--- Problem to solve ---
In the records below, find each line holding the word "CROSS" and copy it.

Stored items from a collection
= Beginning of Section =

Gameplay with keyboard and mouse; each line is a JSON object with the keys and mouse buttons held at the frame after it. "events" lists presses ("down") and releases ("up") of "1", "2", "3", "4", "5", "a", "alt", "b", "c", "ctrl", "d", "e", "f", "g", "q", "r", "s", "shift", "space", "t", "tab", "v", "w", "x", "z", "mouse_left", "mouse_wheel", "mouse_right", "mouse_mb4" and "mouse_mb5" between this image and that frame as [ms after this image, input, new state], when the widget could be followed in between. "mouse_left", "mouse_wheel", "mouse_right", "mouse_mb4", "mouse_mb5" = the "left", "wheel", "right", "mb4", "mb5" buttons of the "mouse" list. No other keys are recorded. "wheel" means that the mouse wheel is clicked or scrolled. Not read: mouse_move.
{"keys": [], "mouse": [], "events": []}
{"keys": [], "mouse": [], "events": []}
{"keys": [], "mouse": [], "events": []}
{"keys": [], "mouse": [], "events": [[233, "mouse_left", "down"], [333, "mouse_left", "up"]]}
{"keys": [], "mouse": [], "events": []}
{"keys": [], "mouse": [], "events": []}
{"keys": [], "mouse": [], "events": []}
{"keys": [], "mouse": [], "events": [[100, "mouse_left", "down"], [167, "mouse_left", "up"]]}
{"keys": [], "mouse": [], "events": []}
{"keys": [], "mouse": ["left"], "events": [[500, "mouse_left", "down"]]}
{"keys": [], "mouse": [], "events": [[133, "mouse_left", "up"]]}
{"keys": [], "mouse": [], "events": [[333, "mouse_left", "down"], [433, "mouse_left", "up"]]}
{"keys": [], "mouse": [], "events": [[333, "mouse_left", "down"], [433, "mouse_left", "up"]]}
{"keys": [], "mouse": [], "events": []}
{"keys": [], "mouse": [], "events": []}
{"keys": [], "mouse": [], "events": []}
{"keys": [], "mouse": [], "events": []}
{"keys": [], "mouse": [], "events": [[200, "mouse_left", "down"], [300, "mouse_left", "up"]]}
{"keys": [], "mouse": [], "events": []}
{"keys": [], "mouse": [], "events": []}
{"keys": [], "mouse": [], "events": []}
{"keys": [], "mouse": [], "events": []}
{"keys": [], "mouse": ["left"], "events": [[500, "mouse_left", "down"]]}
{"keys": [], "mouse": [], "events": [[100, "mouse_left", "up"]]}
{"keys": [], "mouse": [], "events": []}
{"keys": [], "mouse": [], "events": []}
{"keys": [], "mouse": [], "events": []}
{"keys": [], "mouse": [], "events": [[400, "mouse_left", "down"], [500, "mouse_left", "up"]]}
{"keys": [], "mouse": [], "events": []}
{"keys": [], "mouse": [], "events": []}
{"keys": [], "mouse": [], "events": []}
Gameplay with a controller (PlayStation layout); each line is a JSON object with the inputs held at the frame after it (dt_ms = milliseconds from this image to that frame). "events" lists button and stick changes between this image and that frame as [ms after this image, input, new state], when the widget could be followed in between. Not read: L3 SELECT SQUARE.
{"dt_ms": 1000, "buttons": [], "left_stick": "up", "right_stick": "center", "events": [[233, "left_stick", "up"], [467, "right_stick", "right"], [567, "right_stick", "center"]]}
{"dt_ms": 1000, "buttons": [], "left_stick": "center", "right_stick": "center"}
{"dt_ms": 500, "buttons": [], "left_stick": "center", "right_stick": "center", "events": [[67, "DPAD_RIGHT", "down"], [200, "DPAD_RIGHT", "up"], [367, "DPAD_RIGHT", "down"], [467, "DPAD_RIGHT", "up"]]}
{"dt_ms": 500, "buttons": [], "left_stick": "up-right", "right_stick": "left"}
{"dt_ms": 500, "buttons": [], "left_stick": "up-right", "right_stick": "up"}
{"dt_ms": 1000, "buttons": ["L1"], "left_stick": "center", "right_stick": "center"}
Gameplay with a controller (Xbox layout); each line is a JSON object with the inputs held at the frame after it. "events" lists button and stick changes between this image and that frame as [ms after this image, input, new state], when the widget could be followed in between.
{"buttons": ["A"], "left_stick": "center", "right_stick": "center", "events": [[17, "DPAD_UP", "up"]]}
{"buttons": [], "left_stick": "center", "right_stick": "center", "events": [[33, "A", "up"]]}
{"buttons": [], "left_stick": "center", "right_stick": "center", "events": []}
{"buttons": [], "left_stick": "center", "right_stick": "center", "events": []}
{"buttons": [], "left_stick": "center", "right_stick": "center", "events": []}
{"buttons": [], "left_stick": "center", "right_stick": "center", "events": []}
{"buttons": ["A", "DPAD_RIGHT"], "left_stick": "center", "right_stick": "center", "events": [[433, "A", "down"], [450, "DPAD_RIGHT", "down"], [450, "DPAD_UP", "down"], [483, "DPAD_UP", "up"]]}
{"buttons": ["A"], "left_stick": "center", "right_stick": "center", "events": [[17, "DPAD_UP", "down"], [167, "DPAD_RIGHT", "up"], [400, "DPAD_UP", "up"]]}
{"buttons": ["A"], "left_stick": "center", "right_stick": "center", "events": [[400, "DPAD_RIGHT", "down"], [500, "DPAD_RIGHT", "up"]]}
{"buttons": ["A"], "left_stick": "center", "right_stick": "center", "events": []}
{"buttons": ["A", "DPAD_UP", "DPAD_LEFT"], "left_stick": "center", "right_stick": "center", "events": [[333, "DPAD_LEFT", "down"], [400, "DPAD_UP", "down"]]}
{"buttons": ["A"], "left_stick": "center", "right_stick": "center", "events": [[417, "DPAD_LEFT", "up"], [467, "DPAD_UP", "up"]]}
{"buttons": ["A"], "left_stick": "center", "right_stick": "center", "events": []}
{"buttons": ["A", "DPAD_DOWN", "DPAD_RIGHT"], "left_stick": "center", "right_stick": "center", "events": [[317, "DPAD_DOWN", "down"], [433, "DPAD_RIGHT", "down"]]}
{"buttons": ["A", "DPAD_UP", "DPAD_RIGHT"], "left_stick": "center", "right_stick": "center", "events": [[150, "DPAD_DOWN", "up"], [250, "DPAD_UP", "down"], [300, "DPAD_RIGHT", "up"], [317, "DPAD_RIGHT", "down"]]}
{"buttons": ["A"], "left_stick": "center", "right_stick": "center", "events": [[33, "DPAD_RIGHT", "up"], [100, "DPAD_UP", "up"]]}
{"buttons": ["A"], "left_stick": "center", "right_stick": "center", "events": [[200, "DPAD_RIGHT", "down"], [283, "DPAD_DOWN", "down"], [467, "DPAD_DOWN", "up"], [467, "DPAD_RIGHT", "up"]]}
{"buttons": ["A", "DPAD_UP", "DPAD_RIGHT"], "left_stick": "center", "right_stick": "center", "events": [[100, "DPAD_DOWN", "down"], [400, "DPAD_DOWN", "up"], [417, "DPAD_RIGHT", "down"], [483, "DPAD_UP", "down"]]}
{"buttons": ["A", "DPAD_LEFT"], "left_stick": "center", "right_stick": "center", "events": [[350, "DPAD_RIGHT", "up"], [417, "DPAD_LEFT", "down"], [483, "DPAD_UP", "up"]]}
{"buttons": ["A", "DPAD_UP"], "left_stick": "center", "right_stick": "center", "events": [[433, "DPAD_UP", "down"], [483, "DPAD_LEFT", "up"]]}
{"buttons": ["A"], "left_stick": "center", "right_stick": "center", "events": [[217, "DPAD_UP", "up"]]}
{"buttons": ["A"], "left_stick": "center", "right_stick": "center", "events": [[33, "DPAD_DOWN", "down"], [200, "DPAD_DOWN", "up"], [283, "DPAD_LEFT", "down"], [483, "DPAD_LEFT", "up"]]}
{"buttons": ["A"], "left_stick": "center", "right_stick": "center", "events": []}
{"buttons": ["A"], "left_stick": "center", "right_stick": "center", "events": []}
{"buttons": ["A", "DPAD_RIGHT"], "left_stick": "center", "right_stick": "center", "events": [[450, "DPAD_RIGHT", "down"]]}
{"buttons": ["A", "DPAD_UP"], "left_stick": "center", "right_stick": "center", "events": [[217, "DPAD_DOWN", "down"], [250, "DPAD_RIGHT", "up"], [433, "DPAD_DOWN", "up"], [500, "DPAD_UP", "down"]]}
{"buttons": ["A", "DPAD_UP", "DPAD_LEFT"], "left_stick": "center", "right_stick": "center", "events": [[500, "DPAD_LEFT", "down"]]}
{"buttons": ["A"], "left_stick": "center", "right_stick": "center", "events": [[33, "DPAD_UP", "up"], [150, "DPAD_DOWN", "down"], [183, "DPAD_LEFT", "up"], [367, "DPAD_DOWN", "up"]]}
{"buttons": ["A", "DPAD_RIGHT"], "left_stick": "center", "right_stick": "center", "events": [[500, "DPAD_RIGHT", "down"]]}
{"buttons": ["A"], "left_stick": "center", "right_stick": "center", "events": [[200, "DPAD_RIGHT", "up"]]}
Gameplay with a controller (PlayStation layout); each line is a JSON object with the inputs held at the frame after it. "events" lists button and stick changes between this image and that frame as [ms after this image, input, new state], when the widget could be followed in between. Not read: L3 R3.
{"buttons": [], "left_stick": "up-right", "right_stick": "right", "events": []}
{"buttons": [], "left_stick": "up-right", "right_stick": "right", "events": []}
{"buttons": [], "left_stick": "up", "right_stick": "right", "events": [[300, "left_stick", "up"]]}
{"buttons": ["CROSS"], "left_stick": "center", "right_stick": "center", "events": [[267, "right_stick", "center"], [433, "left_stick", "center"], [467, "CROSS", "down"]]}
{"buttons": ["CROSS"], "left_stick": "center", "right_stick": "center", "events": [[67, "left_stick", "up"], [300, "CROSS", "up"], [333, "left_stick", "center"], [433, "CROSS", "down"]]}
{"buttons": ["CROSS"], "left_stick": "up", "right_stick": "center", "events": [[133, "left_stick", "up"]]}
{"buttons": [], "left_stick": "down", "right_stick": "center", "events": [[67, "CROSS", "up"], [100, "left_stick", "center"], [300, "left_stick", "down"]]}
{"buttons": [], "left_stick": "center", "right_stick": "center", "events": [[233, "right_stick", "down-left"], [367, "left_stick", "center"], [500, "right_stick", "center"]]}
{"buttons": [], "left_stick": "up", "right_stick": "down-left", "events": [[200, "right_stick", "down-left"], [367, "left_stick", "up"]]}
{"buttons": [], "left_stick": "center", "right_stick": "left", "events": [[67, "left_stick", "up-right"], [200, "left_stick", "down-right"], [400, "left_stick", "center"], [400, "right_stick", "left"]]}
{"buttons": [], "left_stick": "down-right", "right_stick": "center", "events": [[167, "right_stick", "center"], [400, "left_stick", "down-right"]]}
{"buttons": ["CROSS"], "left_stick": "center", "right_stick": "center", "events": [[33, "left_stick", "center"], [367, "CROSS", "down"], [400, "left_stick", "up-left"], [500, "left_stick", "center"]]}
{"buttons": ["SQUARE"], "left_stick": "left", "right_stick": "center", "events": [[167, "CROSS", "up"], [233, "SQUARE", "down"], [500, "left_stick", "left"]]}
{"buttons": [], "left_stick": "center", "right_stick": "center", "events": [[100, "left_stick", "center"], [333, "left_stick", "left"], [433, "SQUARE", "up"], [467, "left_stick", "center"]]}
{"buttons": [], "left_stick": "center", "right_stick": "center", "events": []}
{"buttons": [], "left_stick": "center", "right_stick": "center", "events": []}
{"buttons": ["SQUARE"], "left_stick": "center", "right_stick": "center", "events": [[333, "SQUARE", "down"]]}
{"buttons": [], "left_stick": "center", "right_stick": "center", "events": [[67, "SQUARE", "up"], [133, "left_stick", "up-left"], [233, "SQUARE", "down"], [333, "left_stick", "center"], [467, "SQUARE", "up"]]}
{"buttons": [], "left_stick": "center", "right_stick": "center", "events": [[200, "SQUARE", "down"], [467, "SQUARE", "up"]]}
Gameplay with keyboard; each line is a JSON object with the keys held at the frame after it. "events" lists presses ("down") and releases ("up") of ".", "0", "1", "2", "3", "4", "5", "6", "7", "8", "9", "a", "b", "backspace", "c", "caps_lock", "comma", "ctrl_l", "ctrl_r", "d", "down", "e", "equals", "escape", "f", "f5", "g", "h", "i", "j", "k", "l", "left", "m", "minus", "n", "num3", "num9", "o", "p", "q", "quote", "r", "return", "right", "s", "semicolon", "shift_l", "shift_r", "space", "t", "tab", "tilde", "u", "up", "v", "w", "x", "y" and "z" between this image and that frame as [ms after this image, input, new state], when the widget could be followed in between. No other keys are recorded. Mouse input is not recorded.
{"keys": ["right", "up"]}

= End of Section =

--- Solution for this exercise ---
{"buttons": ["CROSS"], "left_stick": "center", "right_stick": "center", "events": [[267, "right_stick", "center"], [433, "left_stick", "center"], [467, "CROSS", "down"]]}
{"buttons": ["CROSS"], "left_stick": "center", "right_stick": "center", "events": [[67, "left_stick", "up"], [300, "CROSS", "up"], [333, "left_stick", "center"], [433, "CROSS", "down"]]}
{"buttons": ["CROSS"], "left_stick": "up", "right_stick": "center", "events": [[133, "left_stick", "up"]]}
{"buttons": [], "left_stick": "down", "right_stick": "center", "events": [[67, "CROSS", "up"], [100, "left_stick", "center"], [300, "left_stick", "down"]]}
{"buttons": ["CROSS"], "left_stick": "center", "right_stick": "center", "events": [[33, "left_stick", "center"], [367, "CROSS", "down"], [400, "left_stick", "up-left"], [500, "left_stick", "center"]]}
{"buttons": ["SQUARE"], "left_stick": "left", "right_stick": "center", "events": [[167, "CROSS", "up"], [233, "SQUARE", "down"], [500, "left_stick", "left"]]}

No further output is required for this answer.